- Exercise brief:
Of the lines listed below, return exactly those that run from the line containing "substitute teachers. |" through the line containing "If you have", both included.
[[ Records provided open ]]
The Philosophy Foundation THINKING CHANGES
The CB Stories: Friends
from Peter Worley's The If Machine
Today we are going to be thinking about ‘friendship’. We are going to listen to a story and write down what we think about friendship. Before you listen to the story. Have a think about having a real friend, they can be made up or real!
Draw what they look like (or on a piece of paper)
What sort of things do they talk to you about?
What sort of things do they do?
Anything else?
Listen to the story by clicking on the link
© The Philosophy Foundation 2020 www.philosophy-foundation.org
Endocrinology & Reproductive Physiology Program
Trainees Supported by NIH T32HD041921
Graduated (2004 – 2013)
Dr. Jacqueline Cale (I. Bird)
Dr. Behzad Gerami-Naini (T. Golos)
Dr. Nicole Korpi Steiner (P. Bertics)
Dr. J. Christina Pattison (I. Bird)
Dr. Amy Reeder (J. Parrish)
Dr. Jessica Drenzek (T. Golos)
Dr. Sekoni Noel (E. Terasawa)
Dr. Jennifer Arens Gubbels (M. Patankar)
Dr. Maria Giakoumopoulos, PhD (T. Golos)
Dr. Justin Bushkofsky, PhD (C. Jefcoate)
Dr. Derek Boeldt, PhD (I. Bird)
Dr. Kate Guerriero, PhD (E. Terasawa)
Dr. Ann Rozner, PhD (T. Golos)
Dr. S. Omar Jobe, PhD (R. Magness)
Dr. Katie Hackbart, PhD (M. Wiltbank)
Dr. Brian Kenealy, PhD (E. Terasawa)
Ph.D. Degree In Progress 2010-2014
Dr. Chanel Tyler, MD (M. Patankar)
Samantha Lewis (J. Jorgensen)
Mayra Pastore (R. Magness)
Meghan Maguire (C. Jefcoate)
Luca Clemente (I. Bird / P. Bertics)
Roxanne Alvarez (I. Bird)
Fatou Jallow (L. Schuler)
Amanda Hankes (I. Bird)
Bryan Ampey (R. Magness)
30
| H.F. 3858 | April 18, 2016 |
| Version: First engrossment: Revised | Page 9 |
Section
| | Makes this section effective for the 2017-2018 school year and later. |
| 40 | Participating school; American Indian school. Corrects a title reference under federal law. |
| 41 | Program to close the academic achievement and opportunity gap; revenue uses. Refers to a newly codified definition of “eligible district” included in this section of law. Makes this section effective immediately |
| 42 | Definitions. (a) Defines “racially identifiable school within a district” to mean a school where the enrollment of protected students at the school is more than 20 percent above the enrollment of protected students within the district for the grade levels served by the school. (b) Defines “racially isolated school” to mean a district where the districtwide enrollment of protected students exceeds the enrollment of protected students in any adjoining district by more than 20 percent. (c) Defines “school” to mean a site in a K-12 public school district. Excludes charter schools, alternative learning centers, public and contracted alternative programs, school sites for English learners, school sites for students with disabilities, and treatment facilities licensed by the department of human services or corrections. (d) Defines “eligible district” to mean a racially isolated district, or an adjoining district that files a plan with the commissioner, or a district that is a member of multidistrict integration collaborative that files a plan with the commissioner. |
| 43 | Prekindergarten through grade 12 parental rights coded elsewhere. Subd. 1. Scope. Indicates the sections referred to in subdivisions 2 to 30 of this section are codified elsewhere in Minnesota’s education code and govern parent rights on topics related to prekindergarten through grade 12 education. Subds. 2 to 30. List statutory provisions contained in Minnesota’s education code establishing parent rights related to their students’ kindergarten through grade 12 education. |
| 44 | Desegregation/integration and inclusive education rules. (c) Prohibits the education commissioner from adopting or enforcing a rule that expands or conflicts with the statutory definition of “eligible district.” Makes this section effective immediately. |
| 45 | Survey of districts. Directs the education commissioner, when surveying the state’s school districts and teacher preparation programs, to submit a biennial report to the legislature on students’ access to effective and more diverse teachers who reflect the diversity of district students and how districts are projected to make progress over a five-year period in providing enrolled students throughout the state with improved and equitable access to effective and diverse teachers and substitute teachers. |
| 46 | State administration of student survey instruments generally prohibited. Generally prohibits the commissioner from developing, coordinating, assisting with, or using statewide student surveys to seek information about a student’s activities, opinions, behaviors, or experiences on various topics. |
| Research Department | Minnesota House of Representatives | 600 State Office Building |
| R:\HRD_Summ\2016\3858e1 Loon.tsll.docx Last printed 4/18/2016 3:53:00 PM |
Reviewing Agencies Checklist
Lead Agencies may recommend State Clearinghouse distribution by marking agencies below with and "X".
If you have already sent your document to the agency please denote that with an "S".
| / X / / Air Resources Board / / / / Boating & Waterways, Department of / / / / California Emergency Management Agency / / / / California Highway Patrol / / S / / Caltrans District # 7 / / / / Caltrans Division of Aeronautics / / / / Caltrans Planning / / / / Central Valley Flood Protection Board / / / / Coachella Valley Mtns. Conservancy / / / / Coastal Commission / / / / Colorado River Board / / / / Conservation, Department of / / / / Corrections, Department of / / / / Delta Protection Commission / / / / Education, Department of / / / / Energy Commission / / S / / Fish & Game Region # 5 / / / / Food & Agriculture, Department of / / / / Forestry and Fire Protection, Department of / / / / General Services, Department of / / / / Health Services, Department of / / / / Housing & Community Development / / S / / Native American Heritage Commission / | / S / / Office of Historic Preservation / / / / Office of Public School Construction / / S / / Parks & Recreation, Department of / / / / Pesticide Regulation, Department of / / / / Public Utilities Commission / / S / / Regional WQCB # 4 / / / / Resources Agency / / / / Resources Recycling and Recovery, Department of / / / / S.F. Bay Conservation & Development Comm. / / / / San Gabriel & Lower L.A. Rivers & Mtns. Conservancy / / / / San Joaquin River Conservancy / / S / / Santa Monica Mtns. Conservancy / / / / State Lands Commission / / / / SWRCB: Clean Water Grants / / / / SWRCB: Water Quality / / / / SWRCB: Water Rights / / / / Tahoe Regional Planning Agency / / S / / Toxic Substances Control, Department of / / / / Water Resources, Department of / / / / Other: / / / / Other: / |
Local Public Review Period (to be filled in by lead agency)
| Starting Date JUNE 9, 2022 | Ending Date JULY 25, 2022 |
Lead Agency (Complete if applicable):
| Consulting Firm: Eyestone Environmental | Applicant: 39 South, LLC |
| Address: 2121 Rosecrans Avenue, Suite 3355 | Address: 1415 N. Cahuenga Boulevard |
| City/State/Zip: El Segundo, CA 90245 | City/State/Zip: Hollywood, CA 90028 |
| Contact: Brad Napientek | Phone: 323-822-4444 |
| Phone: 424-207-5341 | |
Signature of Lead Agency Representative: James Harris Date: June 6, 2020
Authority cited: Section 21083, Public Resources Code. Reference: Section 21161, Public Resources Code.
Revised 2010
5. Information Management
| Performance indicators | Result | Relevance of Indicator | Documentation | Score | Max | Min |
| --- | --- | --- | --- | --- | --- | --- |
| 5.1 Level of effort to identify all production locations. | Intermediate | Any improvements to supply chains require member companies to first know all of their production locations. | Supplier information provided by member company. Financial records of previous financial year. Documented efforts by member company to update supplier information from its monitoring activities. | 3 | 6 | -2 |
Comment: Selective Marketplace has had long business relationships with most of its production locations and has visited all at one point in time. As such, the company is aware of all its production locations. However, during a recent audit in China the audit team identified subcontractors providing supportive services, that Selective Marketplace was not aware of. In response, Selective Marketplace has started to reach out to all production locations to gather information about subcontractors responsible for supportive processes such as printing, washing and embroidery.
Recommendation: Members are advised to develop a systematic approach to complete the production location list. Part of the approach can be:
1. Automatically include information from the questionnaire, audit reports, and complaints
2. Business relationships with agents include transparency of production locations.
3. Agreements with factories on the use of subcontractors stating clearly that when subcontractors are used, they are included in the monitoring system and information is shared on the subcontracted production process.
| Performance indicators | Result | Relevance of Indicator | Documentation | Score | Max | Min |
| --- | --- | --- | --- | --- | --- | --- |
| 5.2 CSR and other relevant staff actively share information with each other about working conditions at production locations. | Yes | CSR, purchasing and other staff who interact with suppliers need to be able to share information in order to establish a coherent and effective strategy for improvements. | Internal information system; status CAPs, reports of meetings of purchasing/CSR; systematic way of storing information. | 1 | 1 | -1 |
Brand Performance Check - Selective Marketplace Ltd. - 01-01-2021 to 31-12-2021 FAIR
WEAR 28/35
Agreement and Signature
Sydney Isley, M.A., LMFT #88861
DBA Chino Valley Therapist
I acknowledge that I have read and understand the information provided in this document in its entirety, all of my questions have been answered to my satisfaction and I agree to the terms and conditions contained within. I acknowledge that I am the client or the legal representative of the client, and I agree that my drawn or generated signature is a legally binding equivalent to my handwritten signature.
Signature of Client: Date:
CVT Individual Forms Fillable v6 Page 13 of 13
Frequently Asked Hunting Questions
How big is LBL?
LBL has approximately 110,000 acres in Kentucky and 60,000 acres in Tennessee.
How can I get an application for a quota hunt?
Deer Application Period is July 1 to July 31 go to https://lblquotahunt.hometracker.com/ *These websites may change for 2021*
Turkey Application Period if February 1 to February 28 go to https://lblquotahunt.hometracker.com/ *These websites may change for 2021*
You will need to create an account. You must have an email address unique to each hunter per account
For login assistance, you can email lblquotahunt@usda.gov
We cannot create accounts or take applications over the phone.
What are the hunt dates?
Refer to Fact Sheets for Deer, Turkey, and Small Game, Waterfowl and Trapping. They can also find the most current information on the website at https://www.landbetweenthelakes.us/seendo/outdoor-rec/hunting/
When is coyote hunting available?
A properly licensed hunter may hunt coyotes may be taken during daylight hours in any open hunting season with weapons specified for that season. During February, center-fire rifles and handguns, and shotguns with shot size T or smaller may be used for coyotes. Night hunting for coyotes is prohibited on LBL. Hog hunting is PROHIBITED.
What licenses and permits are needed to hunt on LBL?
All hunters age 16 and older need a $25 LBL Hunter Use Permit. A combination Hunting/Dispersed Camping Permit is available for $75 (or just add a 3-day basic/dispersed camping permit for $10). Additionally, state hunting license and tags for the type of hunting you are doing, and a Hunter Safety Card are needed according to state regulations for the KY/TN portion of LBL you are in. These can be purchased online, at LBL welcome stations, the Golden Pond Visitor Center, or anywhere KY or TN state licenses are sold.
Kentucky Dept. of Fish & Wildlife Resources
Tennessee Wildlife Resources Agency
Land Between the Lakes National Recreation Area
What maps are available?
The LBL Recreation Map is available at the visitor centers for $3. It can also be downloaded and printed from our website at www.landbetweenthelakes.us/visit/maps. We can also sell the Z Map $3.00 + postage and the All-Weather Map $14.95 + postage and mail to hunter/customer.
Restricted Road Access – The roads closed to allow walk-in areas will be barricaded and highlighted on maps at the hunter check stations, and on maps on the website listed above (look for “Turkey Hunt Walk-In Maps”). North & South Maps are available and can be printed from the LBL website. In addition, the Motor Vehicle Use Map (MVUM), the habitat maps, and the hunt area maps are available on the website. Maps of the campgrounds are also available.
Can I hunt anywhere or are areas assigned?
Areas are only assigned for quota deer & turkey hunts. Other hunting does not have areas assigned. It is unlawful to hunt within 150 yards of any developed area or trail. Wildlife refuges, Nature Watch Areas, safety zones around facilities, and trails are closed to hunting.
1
[[ Records provided closed ]]
- Reply:
| 45 | Survey of districts. Directs the education commissioner, when surveying the state’s school districts and teacher preparation programs, to submit a biennial report to the legislature on students’ access to effective and more diverse teachers who reflect the diversity of district students and how districts are projected to make progress over a five-year period in providing enrolled students throughout the state with improved and equitable access to effective and diverse teachers and substitute teachers. |
| 46 | State administration of student survey instruments generally prohibited. Generally prohibits the commissioner from developing, coordinating, assisting with, or using statewide student surveys to seek information about a student’s activities, opinions, behaviors, or experiences on various topics. |
| Research Department | Minnesota House of Representatives | 600 State Office Building |
| R:\HRD_Summ\2016\3858e1 Loon.tsll.docx Last printed 4/18/2016 3:53:00 PM |
Reviewing Agencies Checklist
Lead Agencies may recommend State Clearinghouse distribution by marking agencies below with and "X".
If you have already sent your document to the agency please denote that with an "S".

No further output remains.